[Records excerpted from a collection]
Segment Open
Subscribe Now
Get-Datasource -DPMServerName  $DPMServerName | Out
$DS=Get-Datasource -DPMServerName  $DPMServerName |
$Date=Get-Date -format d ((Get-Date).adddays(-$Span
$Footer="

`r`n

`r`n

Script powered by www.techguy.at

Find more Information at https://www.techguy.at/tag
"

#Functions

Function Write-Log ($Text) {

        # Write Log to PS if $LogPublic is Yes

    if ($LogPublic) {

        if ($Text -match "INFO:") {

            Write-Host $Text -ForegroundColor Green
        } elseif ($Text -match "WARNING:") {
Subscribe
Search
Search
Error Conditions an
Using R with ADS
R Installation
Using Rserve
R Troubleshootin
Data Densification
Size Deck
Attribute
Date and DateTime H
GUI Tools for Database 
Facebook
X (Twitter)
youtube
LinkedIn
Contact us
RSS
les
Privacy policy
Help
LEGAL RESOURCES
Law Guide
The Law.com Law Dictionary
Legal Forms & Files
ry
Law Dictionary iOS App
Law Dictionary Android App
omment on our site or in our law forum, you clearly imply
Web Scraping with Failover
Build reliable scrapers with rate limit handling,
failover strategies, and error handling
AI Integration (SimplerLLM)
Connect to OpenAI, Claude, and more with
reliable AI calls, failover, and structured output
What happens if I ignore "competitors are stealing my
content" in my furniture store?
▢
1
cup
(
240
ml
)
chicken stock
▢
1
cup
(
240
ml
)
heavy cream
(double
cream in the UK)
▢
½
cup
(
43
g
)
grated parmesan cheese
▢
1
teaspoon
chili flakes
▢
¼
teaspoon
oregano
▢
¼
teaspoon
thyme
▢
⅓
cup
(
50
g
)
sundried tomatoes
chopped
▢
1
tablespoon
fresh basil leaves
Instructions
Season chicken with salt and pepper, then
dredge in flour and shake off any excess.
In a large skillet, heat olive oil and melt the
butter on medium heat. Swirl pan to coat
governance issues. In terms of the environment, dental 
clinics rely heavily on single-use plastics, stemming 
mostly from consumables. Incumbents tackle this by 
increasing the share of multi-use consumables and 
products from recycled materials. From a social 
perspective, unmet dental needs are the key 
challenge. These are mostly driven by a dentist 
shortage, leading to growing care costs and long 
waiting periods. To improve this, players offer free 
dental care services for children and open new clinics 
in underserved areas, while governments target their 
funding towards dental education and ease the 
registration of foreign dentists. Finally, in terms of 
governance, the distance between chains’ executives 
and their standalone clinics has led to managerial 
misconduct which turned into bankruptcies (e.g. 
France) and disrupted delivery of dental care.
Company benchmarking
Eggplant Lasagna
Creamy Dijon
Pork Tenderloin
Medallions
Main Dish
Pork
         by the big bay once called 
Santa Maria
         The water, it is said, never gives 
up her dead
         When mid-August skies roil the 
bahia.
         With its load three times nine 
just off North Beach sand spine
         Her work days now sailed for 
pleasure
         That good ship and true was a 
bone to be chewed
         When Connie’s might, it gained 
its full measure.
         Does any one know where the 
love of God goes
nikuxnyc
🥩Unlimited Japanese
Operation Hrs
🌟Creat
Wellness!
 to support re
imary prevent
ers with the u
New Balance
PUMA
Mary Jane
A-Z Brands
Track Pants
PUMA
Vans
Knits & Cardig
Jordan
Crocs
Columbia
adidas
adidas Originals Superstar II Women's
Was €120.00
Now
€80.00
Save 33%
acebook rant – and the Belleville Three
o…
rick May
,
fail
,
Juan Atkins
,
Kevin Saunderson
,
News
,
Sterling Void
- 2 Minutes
Segment Closed
> **What you will do**
State how many lines of the records contain the string "dental", with case counting, and reply with the number alone.

> **Response for this exercise**
5